EXERCISE DETAILS. Extract the passage of the text on Australian eGovernment between "However at a" and "websites and intranets.", inclusive, copying it word for word.

SELECTED PASSAGE.

There is some exciting activity happening in the Australian eGovernment scene.

States such as Victoria, Queensland and WA have taken major steps to standardise their online approaches across departments. At local level South Australia has introduced a phenomenal content management system that allows every council to have a well structured website, providing access to the key services they offer while still supporting individuality and innovation.

However at a Federal level it appears to me that eGovernment activity is more patchy.

Certainly there are fantastic applications such as e-tax from the Australian Tax Office (ATO), and the 2007 eCensus from the Australian Bureau of Statistics (ABS).

But across the Federal Government there is little consistency as to how websites and eGovernment applications are designed, built or managed. Standards for reporting to allow ready comparisons across government sites do not exist and there are few efficiencies in coding or content management across departments or even within agencies across websites and intranets.

AGIMO (the Australian Government Information Management Office) did some sterling work a few years ago to develop a set of Better Practice Checklists and Guides for Federal government sites, however these are not enforceable, aging and do little to 'rein in' Agencies who go their own way.

Extracted data entries.

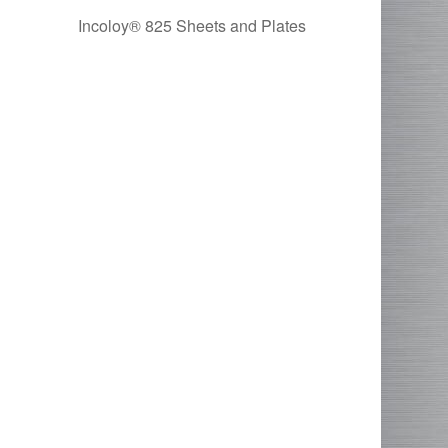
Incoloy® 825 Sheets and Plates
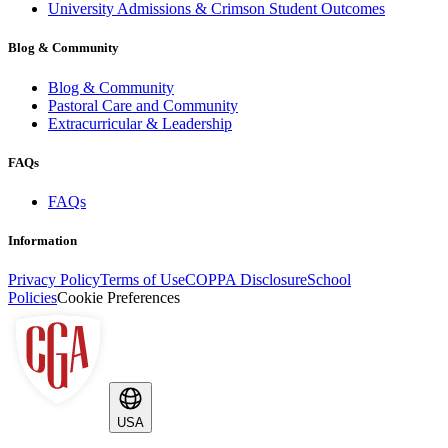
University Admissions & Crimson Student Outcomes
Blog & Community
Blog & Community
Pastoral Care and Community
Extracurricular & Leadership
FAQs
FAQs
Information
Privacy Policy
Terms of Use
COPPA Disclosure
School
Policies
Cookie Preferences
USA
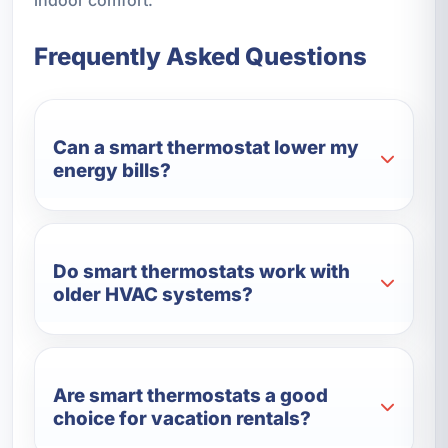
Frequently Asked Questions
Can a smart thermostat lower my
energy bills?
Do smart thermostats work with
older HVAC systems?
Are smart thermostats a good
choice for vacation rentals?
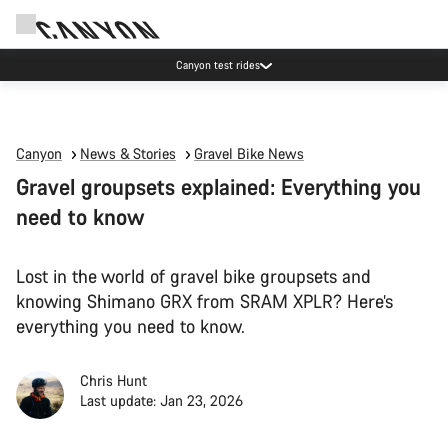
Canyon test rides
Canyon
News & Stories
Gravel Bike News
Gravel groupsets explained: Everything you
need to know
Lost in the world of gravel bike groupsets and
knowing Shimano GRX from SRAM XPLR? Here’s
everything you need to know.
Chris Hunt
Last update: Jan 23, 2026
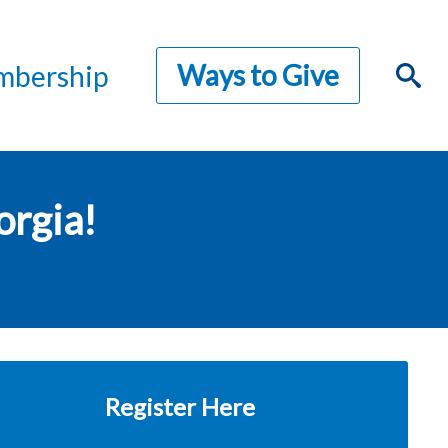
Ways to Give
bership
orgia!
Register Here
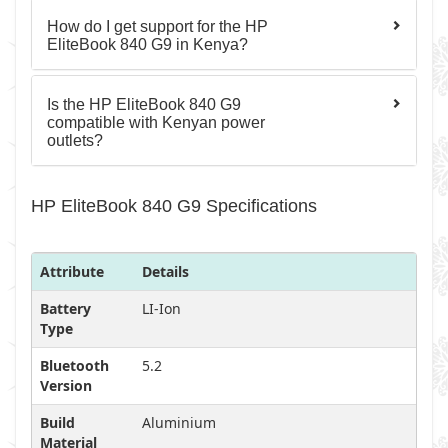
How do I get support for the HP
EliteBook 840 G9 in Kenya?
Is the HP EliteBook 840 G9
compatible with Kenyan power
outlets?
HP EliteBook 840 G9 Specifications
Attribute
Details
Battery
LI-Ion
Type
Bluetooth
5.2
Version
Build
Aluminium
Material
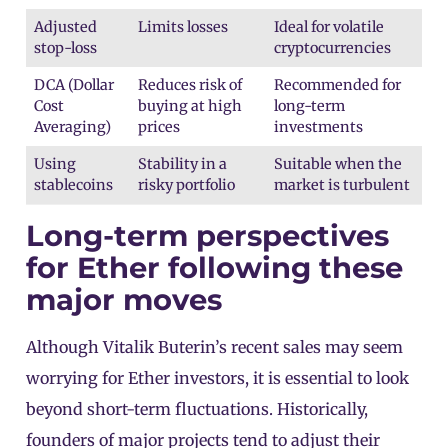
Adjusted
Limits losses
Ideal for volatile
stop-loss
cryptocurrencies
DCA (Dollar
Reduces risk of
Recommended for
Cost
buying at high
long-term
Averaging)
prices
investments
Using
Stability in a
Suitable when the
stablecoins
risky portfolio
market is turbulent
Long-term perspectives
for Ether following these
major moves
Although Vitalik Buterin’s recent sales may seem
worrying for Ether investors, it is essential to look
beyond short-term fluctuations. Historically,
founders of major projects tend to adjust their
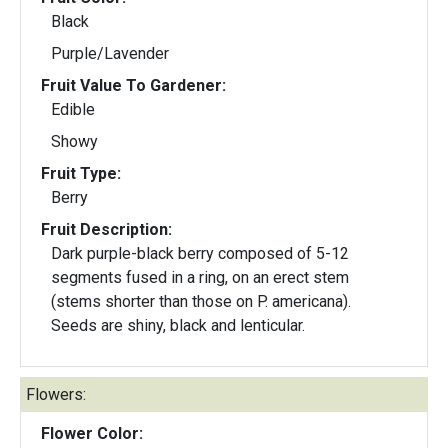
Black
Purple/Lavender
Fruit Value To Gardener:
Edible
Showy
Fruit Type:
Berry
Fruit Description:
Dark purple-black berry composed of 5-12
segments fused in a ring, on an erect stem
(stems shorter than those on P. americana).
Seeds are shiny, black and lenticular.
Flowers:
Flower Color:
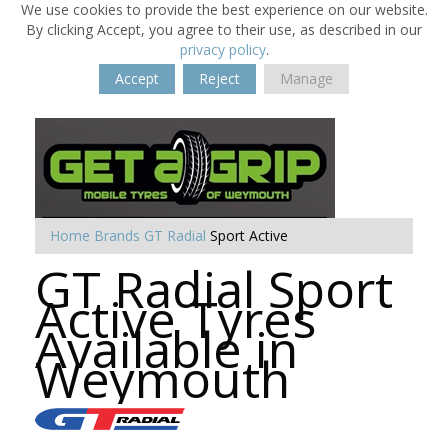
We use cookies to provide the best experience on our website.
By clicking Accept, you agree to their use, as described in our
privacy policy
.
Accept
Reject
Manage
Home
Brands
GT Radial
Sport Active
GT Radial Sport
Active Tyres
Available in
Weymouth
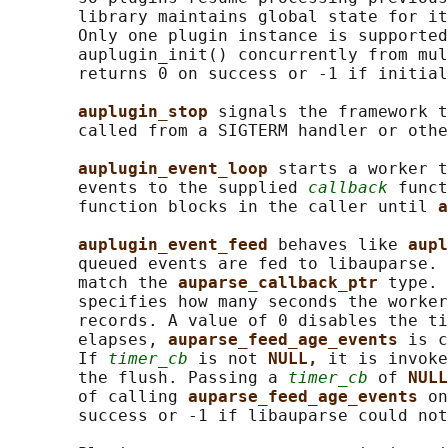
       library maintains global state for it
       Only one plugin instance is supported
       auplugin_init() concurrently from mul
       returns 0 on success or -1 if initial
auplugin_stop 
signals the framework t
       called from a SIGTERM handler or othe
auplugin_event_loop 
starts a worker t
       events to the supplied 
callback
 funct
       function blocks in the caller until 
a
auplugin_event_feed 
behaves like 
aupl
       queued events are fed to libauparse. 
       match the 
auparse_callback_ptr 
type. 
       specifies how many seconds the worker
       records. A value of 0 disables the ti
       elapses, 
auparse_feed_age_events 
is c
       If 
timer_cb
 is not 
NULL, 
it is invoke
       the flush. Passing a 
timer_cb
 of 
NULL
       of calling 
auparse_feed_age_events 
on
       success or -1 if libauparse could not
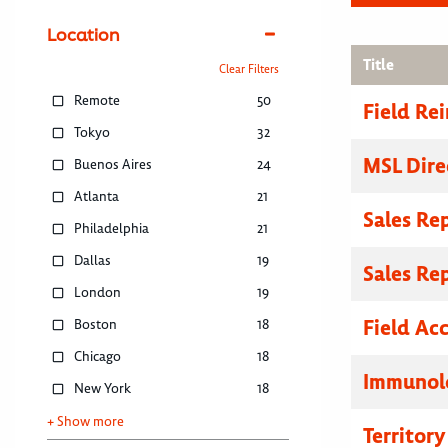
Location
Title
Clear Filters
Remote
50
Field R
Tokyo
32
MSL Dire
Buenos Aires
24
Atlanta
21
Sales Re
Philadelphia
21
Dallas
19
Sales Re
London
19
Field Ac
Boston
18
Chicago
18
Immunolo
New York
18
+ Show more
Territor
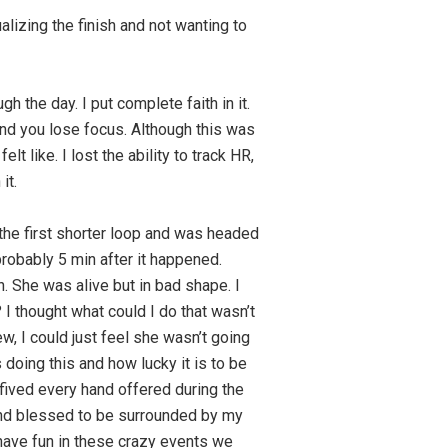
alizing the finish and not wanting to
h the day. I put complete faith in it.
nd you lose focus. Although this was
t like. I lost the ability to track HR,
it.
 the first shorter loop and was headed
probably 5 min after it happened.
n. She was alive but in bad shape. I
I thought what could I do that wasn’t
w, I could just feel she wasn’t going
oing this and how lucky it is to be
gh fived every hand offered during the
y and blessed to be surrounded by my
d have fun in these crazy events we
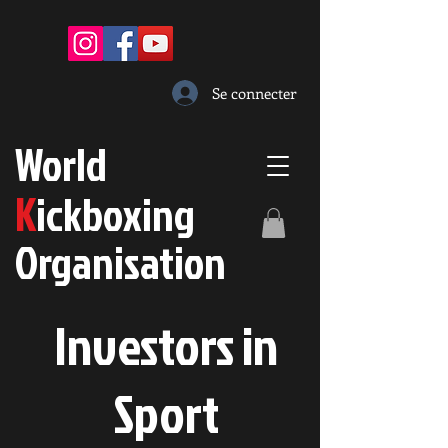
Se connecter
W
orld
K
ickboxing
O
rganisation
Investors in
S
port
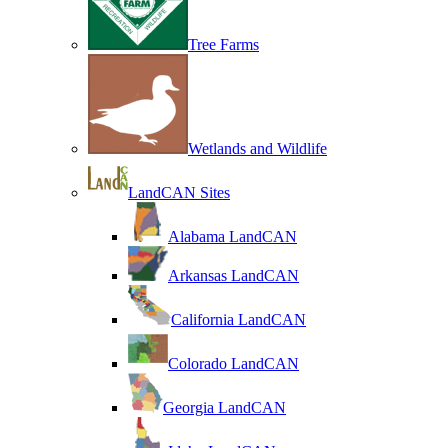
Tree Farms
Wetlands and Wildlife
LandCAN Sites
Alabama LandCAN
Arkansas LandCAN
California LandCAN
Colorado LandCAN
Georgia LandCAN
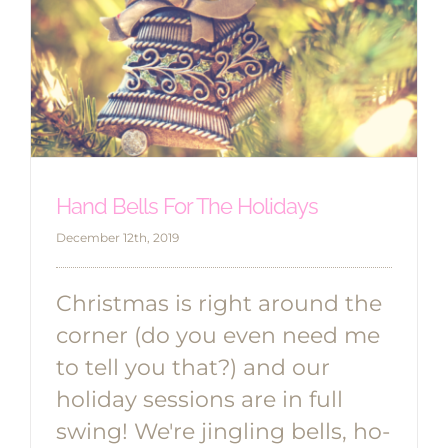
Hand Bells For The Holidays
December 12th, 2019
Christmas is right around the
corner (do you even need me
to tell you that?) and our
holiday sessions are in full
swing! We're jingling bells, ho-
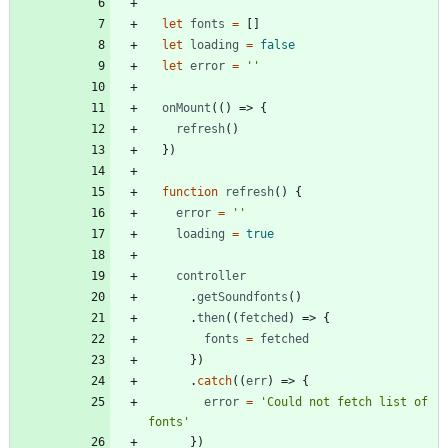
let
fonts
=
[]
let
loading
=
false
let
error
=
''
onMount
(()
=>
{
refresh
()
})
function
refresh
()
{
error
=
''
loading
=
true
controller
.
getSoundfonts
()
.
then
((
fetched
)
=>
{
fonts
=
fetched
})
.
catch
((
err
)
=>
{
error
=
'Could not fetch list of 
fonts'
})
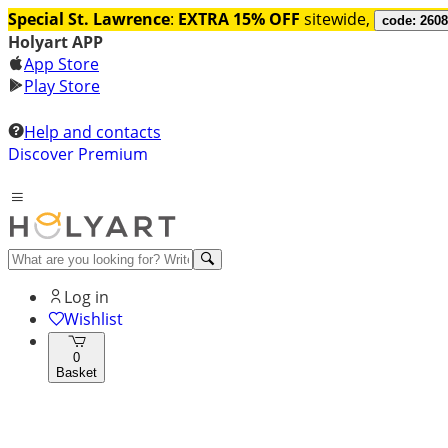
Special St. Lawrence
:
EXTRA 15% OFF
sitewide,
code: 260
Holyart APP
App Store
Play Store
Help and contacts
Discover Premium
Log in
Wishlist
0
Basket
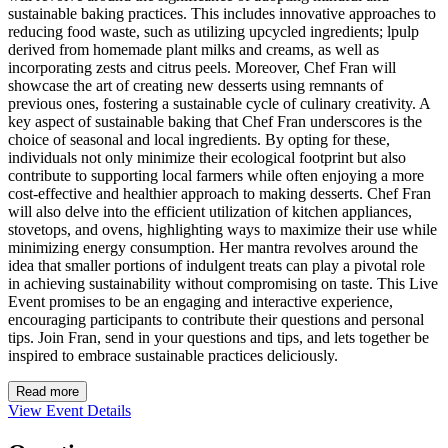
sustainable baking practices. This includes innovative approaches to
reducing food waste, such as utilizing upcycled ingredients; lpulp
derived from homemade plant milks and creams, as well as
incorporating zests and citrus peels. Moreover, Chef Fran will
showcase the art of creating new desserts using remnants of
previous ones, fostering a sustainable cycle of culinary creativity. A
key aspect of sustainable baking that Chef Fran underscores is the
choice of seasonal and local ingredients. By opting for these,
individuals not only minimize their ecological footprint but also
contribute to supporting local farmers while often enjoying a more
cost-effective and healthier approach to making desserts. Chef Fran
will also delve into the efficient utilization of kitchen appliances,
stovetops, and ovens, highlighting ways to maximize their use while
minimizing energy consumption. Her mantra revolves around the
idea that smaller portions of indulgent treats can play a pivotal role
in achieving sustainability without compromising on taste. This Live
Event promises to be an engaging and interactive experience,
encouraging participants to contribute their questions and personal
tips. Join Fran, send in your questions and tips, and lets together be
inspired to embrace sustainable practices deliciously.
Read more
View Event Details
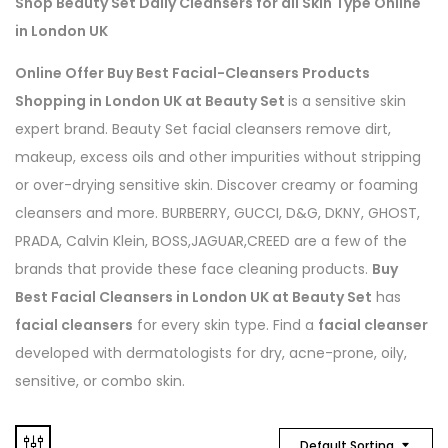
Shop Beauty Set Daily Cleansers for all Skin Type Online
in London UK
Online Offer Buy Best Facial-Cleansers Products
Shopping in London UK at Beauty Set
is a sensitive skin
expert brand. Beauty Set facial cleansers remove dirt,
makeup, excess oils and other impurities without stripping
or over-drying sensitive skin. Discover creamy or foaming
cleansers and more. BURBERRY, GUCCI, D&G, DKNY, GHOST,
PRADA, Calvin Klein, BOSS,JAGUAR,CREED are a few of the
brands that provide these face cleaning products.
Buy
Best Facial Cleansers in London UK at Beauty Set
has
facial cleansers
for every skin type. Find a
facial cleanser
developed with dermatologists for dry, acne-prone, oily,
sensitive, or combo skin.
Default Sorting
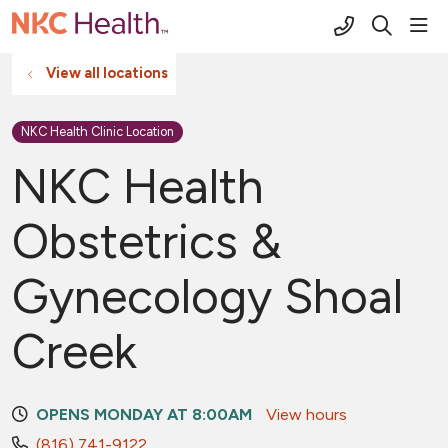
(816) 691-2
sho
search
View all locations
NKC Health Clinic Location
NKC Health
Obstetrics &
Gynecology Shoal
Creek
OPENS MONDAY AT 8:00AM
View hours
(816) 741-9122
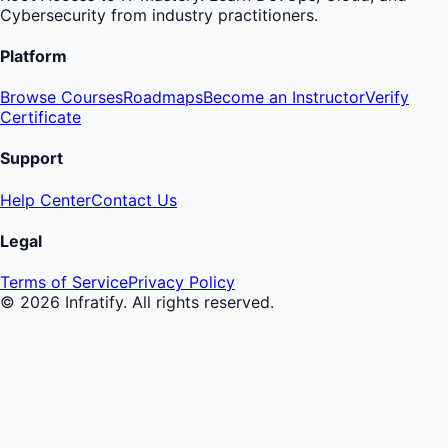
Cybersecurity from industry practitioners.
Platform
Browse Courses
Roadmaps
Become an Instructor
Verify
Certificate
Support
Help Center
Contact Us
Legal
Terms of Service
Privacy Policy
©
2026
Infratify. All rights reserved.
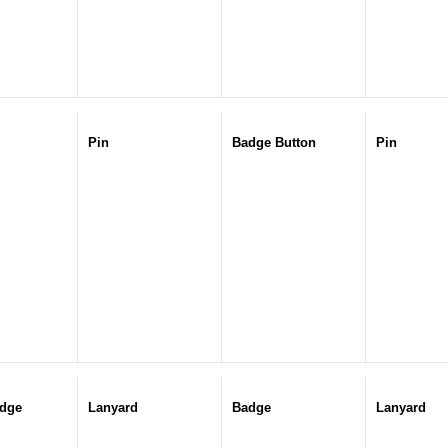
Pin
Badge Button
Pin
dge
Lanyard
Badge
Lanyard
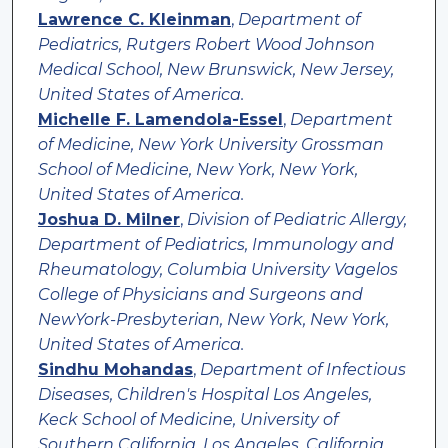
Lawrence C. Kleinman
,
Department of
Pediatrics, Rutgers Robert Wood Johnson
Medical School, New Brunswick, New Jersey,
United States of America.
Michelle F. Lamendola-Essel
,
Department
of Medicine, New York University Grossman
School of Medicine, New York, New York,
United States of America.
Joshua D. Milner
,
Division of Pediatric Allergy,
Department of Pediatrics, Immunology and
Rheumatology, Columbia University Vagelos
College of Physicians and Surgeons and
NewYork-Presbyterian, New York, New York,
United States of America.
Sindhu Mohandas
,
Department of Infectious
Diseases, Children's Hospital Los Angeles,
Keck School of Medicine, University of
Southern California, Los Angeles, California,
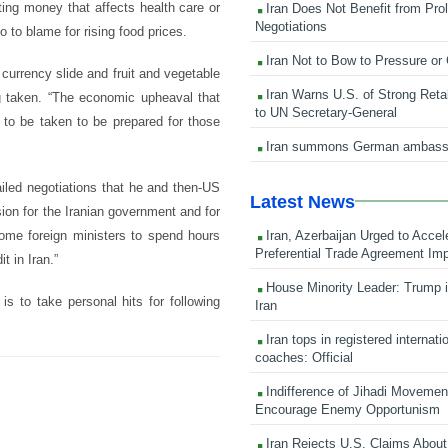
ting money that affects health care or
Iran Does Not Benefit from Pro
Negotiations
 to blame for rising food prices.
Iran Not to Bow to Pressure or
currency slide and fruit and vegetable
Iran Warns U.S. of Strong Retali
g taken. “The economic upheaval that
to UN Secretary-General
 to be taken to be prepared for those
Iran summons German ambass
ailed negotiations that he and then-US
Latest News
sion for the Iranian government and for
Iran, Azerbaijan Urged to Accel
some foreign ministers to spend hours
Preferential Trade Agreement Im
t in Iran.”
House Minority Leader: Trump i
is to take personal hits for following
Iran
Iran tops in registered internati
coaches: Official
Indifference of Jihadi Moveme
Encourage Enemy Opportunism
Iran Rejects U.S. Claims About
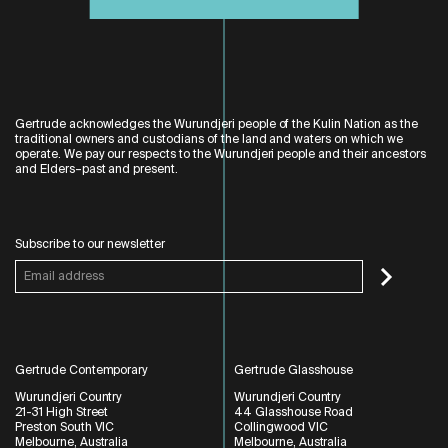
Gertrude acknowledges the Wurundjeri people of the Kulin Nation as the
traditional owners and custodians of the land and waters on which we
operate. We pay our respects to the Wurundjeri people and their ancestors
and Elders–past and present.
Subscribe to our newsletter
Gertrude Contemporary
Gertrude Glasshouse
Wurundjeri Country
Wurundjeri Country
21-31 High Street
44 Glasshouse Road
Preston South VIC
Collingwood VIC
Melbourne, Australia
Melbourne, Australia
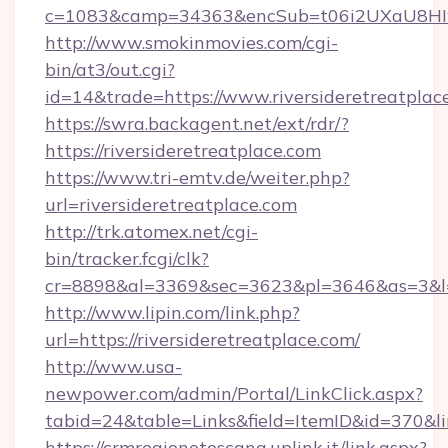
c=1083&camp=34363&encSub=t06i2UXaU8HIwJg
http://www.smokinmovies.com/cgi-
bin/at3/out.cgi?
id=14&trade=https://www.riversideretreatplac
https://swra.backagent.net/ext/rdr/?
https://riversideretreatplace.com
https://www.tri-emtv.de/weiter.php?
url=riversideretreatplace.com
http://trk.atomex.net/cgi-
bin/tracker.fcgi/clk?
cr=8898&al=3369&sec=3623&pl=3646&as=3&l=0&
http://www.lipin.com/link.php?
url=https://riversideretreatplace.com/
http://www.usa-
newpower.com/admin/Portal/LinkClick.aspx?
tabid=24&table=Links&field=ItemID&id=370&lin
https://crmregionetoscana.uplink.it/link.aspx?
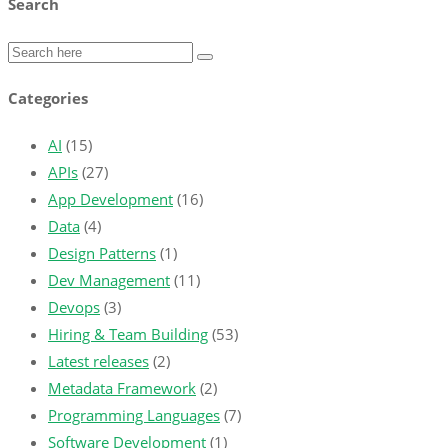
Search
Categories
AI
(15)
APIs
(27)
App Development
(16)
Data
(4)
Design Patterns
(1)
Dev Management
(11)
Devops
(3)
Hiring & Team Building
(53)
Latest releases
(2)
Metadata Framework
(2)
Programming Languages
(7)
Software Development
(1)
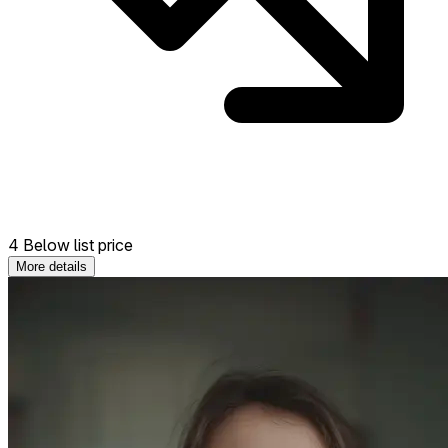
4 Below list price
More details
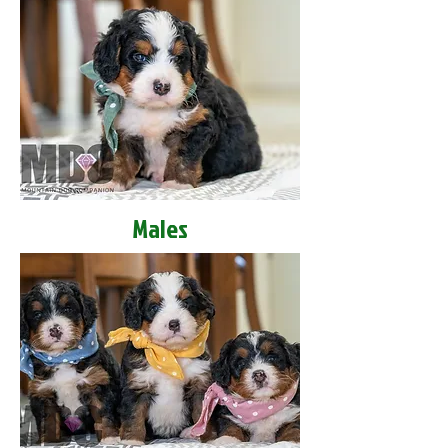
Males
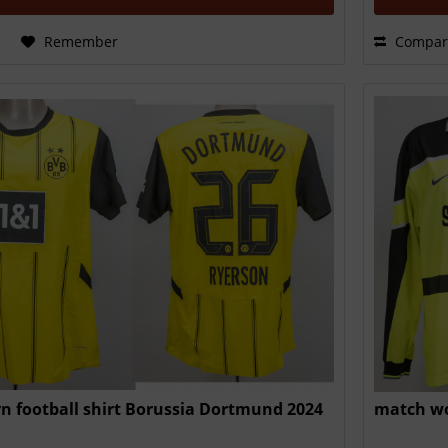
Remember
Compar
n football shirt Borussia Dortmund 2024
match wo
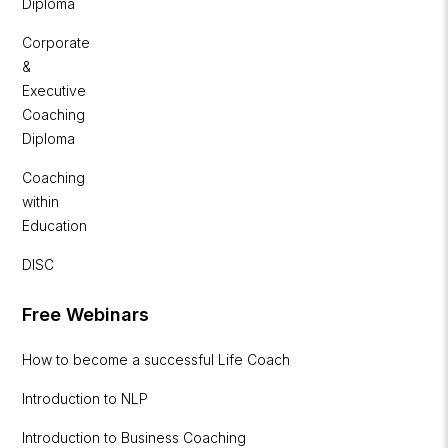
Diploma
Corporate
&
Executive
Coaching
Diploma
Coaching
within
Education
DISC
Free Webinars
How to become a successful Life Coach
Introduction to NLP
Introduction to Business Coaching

SOLUTION BELOW.
However at a Federal level it appears to me that eGovernment activity is more patchy.

Certainly there are fantastic applications such as e-tax from the Australian Tax Office (ATO), and the 2007 eCensus from the Australian Bureau of Statistics (ABS).

But across the Federal Government there is little consistency as to how websites and eGovernment applications are designed, built or managed. Standards for reporting to allow ready comparisons across government sites do not exist and there are few efficiencies in coding or content management across departments or even within agencies across websites and intranets.